One of the most outstanding sets of cases and, for me, most moving and awe-inspiring is concerned with the holocaust and the way we young Israelis, who did not experience its horrors first-hand, deal with its memory. Several of the people who worked in my groups are children of concentration-camp survivors; but they are not the only ones haunted by holocaust recollections, which come to mind readily when the threat of war comes to the foreground.

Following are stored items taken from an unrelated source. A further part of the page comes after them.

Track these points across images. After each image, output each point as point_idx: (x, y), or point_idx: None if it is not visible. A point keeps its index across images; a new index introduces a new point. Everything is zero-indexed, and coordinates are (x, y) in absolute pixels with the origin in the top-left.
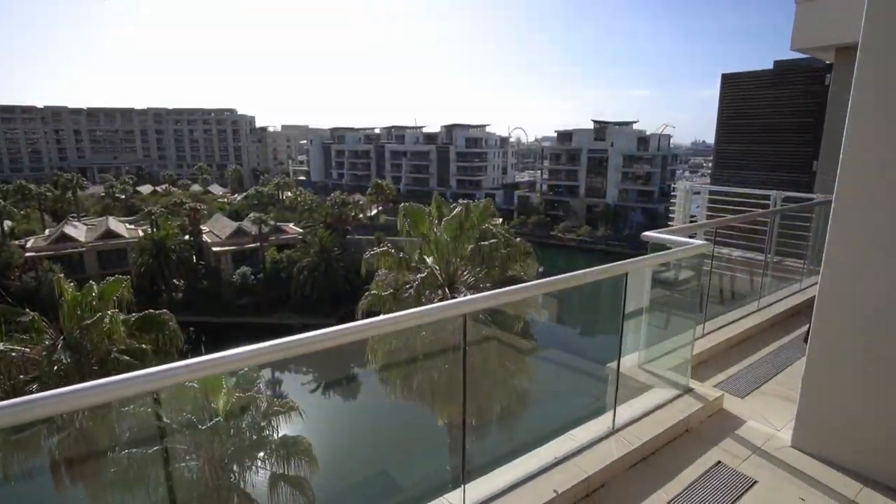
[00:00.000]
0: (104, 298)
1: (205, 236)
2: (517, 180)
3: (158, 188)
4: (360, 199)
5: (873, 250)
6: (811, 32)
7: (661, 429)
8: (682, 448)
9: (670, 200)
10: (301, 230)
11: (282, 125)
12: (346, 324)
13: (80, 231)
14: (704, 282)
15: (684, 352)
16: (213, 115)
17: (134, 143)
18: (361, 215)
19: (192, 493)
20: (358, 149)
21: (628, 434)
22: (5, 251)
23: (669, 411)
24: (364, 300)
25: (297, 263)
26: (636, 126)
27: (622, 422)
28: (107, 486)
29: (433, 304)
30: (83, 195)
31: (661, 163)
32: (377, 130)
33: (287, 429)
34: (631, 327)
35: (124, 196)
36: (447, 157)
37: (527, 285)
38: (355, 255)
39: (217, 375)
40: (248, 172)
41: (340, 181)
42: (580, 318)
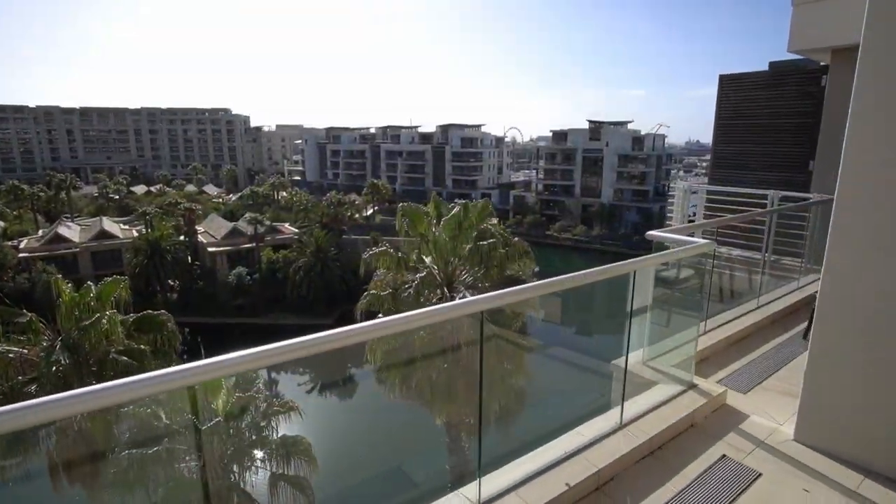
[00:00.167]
0: (102, 299)
1: (200, 237)
2: (513, 180)
3: (153, 188)
4: (356, 199)
5: (873, 250)
6: (808, 34)
7: (667, 424)
8: (687, 442)
9: (667, 200)
10: (297, 230)
11: (276, 125)
12: (358, 324)
13: (74, 232)
14: (706, 280)
15: (688, 348)
16: (208, 115)
17: (127, 143)
18: (357, 215)
19: (193, 493)
20: (353, 148)
21: (635, 429)
22: None
23: (674, 407)
24: (363, 300)
25: (293, 264)
26: (631, 126)
27: (629, 417)
28: (107, 487)
29: (451, 303)
30: (77, 195)
31: (656, 162)
32: (372, 130)
33: (286, 429)
34: (635, 325)
35: (118, 196)
36: (443, 157)
37: (541, 283)
38: (351, 256)
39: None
40: (243, 172)
41: (336, 181)
42: (579, 317)
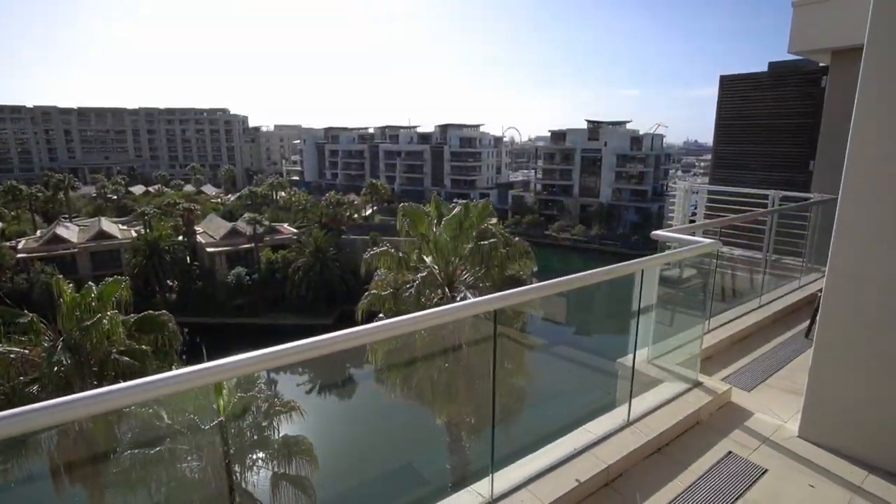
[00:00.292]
0: (103, 299)
1: (199, 237)
2: (511, 180)
3: (151, 188)
4: (355, 199)
5: (876, 244)
6: (808, 35)
7: (674, 421)
8: (693, 439)
9: (665, 199)
10: (296, 230)
11: (275, 125)
12: (367, 324)
13: (73, 232)
14: (709, 280)
15: (693, 347)
16: (206, 115)
17: (125, 143)
18: (356, 215)
19: (195, 492)
20: (352, 149)
21: (643, 426)
22: None
23: (680, 404)
24: (364, 300)
25: (292, 264)
26: (629, 126)
27: (636, 414)
28: (109, 487)
29: (463, 302)
30: (75, 196)
31: (655, 162)
32: (371, 130)
33: (287, 429)
34: (640, 324)
35: (116, 197)
36: (441, 157)
37: (550, 282)
38: (351, 255)
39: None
40: (242, 173)
41: (334, 181)
42: (580, 316)
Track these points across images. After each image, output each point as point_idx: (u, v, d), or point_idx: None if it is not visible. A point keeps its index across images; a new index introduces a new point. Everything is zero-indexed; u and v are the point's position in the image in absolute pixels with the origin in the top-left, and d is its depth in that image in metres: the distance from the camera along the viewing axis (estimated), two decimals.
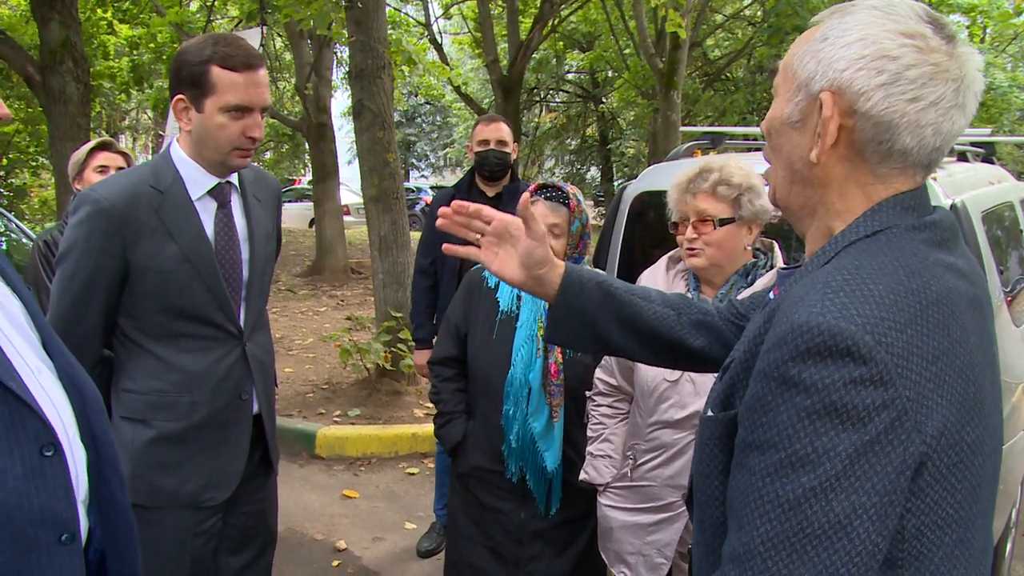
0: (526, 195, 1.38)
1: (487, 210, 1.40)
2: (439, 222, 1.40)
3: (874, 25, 0.98)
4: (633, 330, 1.39)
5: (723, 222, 2.13)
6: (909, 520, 0.91)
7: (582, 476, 2.35)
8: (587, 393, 2.41)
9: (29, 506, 1.13)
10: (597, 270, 1.44)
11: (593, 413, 2.38)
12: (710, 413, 1.06)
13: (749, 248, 2.18)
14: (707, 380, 2.10)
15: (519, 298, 2.42)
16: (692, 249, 2.17)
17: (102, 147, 3.06)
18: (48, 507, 1.15)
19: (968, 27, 15.11)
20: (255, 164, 2.19)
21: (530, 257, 1.37)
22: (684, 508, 2.15)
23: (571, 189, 2.38)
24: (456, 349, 2.52)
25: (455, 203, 1.41)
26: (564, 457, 2.37)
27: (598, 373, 2.38)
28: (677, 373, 2.15)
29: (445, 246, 1.45)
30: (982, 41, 17.38)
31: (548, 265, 1.38)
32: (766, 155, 1.13)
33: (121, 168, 2.94)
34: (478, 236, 1.41)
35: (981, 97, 1.02)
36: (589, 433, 2.38)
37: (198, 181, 2.04)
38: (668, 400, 2.17)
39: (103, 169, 2.96)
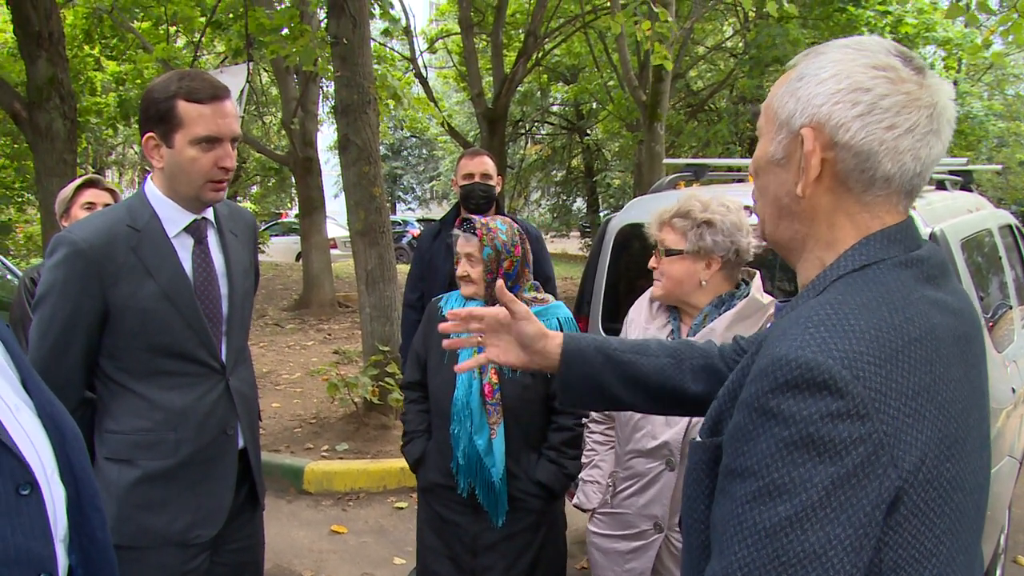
0: (500, 282, 1.46)
1: (476, 310, 1.47)
2: (445, 343, 1.52)
3: (846, 61, 1.02)
4: (637, 387, 1.44)
5: (669, 253, 2.18)
6: (887, 553, 0.92)
7: (574, 501, 2.45)
8: (583, 420, 2.51)
9: (4, 546, 1.12)
10: (594, 335, 1.50)
11: (587, 440, 2.47)
12: (698, 439, 1.08)
13: (705, 284, 2.18)
14: None
15: None
16: (657, 279, 2.23)
17: (89, 184, 3.05)
18: (24, 547, 1.14)
19: (944, 59, 15.39)
20: (229, 200, 2.20)
21: (523, 336, 1.44)
22: (656, 537, 2.20)
23: (487, 219, 2.53)
24: (419, 374, 2.74)
25: (449, 313, 1.50)
26: (508, 472, 2.49)
27: None
28: None
29: (447, 343, 1.55)
30: (958, 71, 17.69)
31: (544, 339, 1.44)
32: (754, 195, 1.17)
33: (108, 205, 2.93)
34: (479, 336, 1.49)
35: (955, 125, 1.05)
36: (583, 460, 2.46)
37: (174, 218, 2.04)
38: (641, 430, 2.21)
39: (90, 206, 2.95)
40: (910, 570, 0.93)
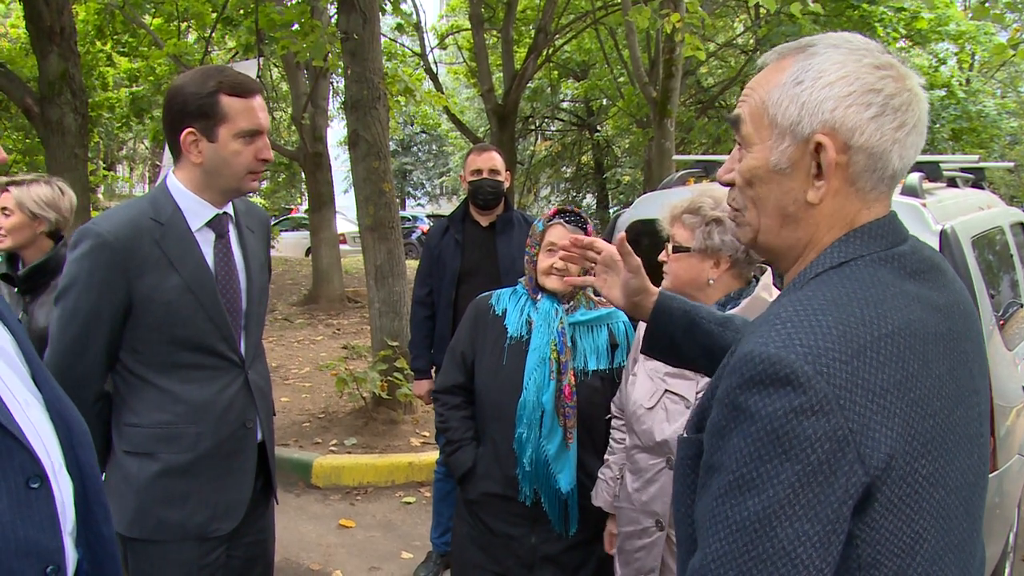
0: (622, 234, 1.52)
1: (598, 242, 1.64)
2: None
3: (850, 63, 1.02)
4: (713, 357, 1.50)
5: (677, 249, 2.14)
6: (863, 548, 0.92)
7: (594, 500, 2.38)
8: (606, 418, 2.43)
9: (14, 538, 1.13)
10: (688, 301, 1.61)
11: (611, 439, 2.41)
12: (685, 434, 1.10)
13: (712, 283, 2.13)
14: (678, 408, 2.13)
15: (529, 323, 2.45)
16: (666, 273, 2.21)
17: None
18: (33, 539, 1.15)
19: (957, 54, 15.28)
20: (245, 197, 2.22)
21: (627, 286, 1.58)
22: (658, 534, 2.18)
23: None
24: (463, 377, 2.53)
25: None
26: (577, 480, 2.38)
27: (614, 399, 2.40)
28: (653, 400, 2.17)
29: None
30: (971, 68, 17.57)
31: (643, 294, 1.58)
32: (738, 202, 1.12)
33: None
34: (592, 264, 1.66)
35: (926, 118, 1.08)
36: (606, 458, 2.42)
37: (197, 212, 2.05)
38: (643, 424, 2.19)
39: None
40: (891, 564, 0.93)
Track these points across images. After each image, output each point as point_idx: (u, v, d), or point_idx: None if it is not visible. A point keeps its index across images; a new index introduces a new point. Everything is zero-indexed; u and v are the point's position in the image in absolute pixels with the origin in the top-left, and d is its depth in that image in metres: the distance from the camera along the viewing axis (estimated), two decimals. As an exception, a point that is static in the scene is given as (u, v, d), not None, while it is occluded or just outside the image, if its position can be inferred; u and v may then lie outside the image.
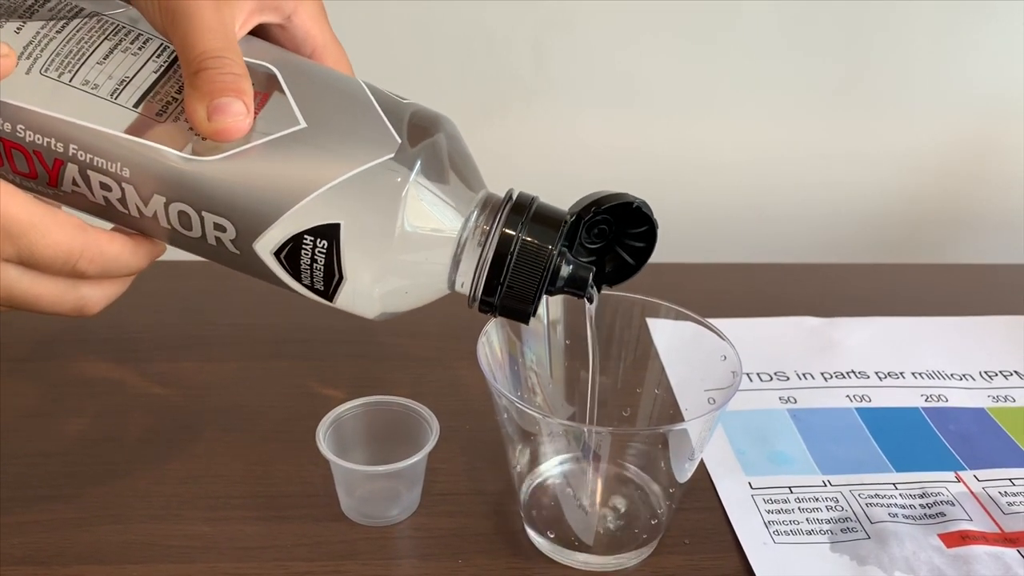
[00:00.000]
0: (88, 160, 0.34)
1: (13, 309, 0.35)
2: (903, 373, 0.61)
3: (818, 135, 0.82)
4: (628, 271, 0.43)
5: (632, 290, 0.44)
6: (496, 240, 0.37)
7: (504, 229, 0.37)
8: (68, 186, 0.35)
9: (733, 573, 0.45)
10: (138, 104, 0.35)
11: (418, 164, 0.35)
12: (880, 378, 0.60)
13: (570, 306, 0.47)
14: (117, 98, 0.35)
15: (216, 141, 0.34)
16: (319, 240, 0.35)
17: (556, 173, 0.80)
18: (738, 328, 0.63)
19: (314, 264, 0.36)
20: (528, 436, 0.45)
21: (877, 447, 0.54)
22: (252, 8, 0.38)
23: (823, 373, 0.60)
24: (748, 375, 0.60)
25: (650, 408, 0.49)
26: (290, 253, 0.36)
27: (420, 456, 0.46)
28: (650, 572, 0.45)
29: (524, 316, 0.39)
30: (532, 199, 0.38)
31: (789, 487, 0.51)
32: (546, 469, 0.48)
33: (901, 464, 0.52)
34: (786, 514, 0.49)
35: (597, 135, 0.81)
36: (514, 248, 0.37)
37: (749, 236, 0.85)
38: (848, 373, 0.60)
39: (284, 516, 0.48)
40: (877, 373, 0.60)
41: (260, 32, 0.39)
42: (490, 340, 0.45)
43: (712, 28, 0.77)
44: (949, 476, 0.52)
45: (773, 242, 0.86)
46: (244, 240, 0.36)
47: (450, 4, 0.74)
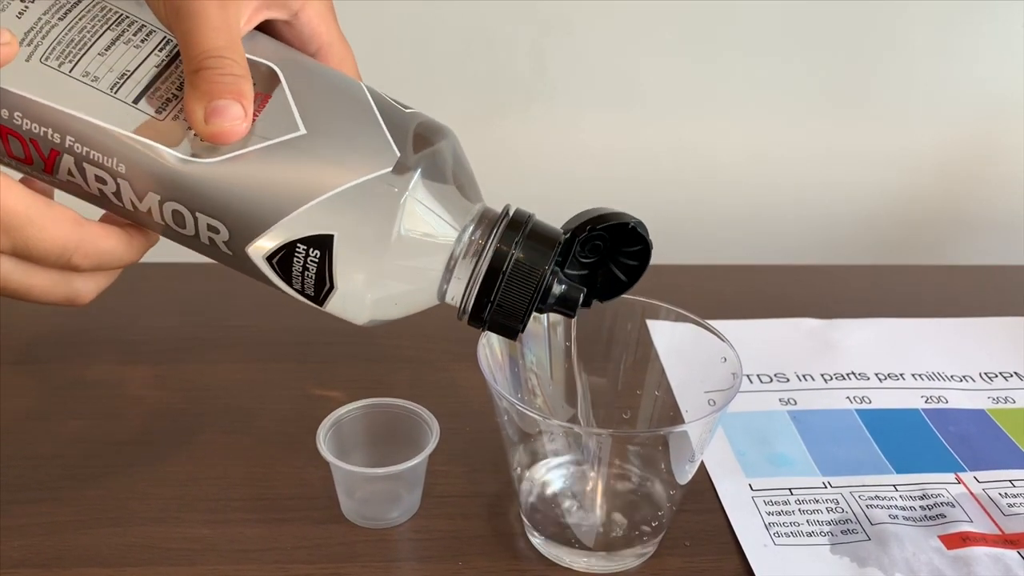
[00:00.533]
0: (84, 153, 0.34)
1: (3, 297, 0.35)
2: (903, 374, 0.61)
3: (818, 136, 0.82)
4: (620, 287, 0.43)
5: (632, 292, 0.43)
6: (490, 256, 0.37)
7: (499, 245, 0.37)
8: (63, 175, 0.35)
9: (733, 575, 0.45)
10: (138, 100, 0.35)
11: (415, 178, 0.35)
12: (880, 379, 0.60)
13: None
14: (117, 92, 0.34)
15: (212, 144, 0.34)
16: (311, 249, 0.35)
17: (555, 175, 0.80)
18: (738, 329, 0.63)
19: (305, 272, 0.36)
20: (528, 438, 0.45)
21: (877, 448, 0.54)
22: (258, 4, 0.37)
23: (823, 374, 0.60)
24: (748, 377, 0.60)
25: (650, 410, 0.49)
26: (282, 259, 0.36)
27: (420, 458, 0.46)
28: (650, 574, 0.45)
29: (512, 333, 0.39)
30: (528, 217, 0.38)
31: (789, 489, 0.51)
32: (546, 471, 0.48)
33: (901, 465, 0.52)
34: (786, 516, 0.49)
35: (596, 137, 0.80)
36: (507, 266, 0.37)
37: (749, 237, 0.85)
38: (848, 374, 0.60)
39: (284, 518, 0.48)
40: (877, 374, 0.60)
41: (266, 28, 0.39)
42: (490, 342, 0.45)
43: (711, 29, 0.77)
44: (949, 477, 0.52)
45: (773, 243, 0.86)
46: (237, 243, 0.36)
47: (450, 5, 0.74)
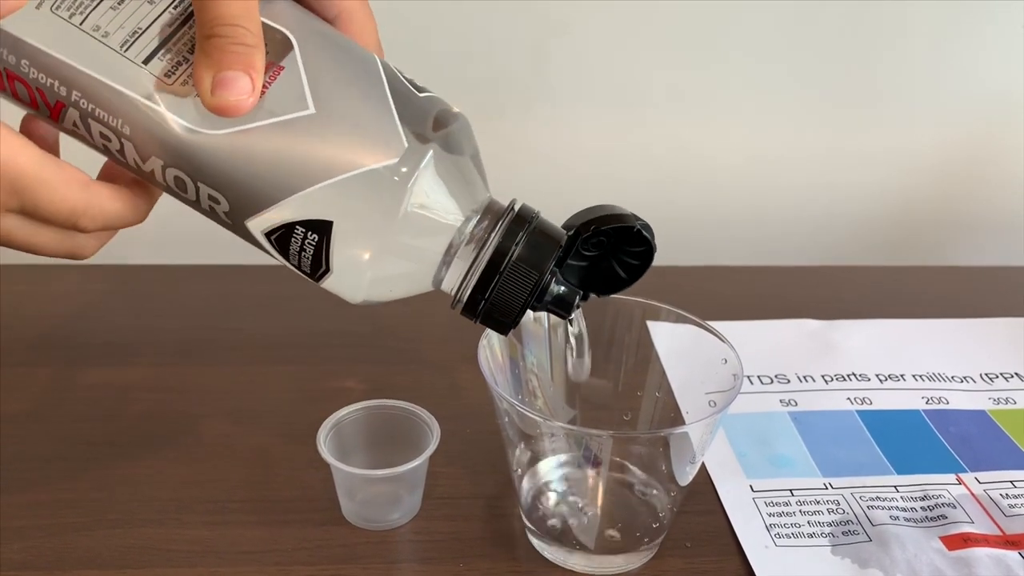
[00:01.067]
0: (90, 110, 0.34)
1: (7, 249, 0.36)
2: (904, 375, 0.61)
3: (818, 137, 0.82)
4: (620, 284, 0.43)
5: (632, 293, 0.44)
6: (492, 250, 0.37)
7: (501, 240, 0.37)
8: (68, 126, 0.35)
9: (734, 576, 0.45)
10: (148, 60, 0.34)
11: (420, 169, 0.35)
12: (881, 380, 0.60)
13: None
14: (127, 51, 0.34)
15: (217, 115, 0.33)
16: (310, 232, 0.35)
17: (555, 176, 0.80)
18: (739, 331, 0.63)
19: (303, 252, 0.36)
20: (529, 439, 0.45)
21: (878, 449, 0.54)
22: None
23: (824, 375, 0.60)
24: (749, 378, 0.60)
25: (651, 411, 0.49)
26: (281, 237, 0.35)
27: (421, 460, 0.46)
28: (651, 575, 0.45)
29: (504, 328, 0.39)
30: (534, 215, 0.38)
31: (790, 490, 0.51)
32: (547, 472, 0.48)
33: (902, 466, 0.52)
34: (787, 517, 0.49)
35: (596, 137, 0.80)
36: (507, 262, 0.37)
37: (749, 238, 0.85)
38: (849, 375, 0.60)
39: (285, 520, 0.48)
40: (878, 375, 0.60)
41: None
42: (491, 343, 0.45)
43: (711, 30, 0.77)
44: (950, 478, 0.52)
45: (773, 244, 0.86)
46: (237, 216, 0.35)
47: (449, 6, 0.74)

Two recent periods in the history of Israel were specifically mentioned in relation to the holocaust. One was the waiting period before the 1967 war. For long weeks before the outbreak of this war, the impression was that the Arabs were mobilizing their forces from all directions, threatening war, while our then small country fortified itself against this forthcoming attack. Besides building trenches and preparing bomb shelters, people at home felt rather helpless, and many remember this period as one during which memories of the holocaust were brought to mind. Yet, this waiting period ended with a tremendous victory for us, reinforcing the feeling that the holocaust could not be repeated.
On a different note, the holocaust was again mentioned six years later, with the growing awareness of our horrible losses in human life during the Yom Kippur War. As an army commander said at one of the mass funerals: "A whole generation of warriors has been wiped out in three weeks." And, of course, in between these acute crises, some forget, some remember . . . some days more, some days less.